Roman był białym uczonym, erudytą. Ignacy – wiejskim parobkiem, Metysem, analfabetą. Mocowali się na wiedzę: kto wie więcej o miejscu, w którym mieszkają. Zasada prosta – jeden rzucał pytanie, drugi odpowiadał. Dla Ignacego, choć bez szkół, świat wkoło nie miał tajemnic: znał zwierzęta, rośliny, zwyczaje. I Roman wiedział niemało, ale widział, że w pojedynku idzie na przegraną. Wtem rzucił pytanie z dziedziny nauki. Ignacy zamilkł, nie wiedział, jak rozwiązać zagadkę. Nie umiał też przeciwstawić się pogwałceniu reguł gry. Przegrał.

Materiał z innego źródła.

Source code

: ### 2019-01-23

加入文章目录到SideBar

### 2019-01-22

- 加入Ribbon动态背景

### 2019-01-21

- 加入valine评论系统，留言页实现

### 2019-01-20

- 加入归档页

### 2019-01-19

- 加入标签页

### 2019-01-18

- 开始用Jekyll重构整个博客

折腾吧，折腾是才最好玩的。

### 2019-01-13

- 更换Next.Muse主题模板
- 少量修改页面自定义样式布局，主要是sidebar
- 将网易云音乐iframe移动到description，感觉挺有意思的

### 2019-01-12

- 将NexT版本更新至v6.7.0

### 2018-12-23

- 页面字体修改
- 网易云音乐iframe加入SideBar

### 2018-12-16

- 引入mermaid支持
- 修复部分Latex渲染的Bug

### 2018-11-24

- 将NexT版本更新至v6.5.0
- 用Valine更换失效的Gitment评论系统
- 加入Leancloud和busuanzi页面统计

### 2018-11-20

Za każdym razem, słysząc tę opowieść, mała Marina wybucha płaczem. Krzyczy, że to niesprawiedliwość, oszustwo i dlaczego świat jest wstrętny. Pragnienie, żeby pomścić krzywdę oszukanego parobka, nie ucichnie nigdy.
1.
Było ich 11 rodzeństwa, trójka zmarła – a mogło więcej, bo w Amazonii choroby rozkwitają jak wszystko wkoło. Rodzice, Pedro i Maria, analfabeci, uciekli z nędzy północnego wybrzeża do stanu Acre, serca dżungli, w latach 40. Nadzieję na poprawę losu obudził boom kauczukowy. Pracowało się u pana, któremu robotnicy dostarczali wydobyte z drzew kauczukowe mleko. Robota od piątej do piątej w duchocie amazońskiego lasu. „Półniewolnictwo” – powie po latach Marina.
Ojciec zadłużył się u pana na wieczne – jak się zdawało – niespłacenie. Rodzinę ocaliły kobiety.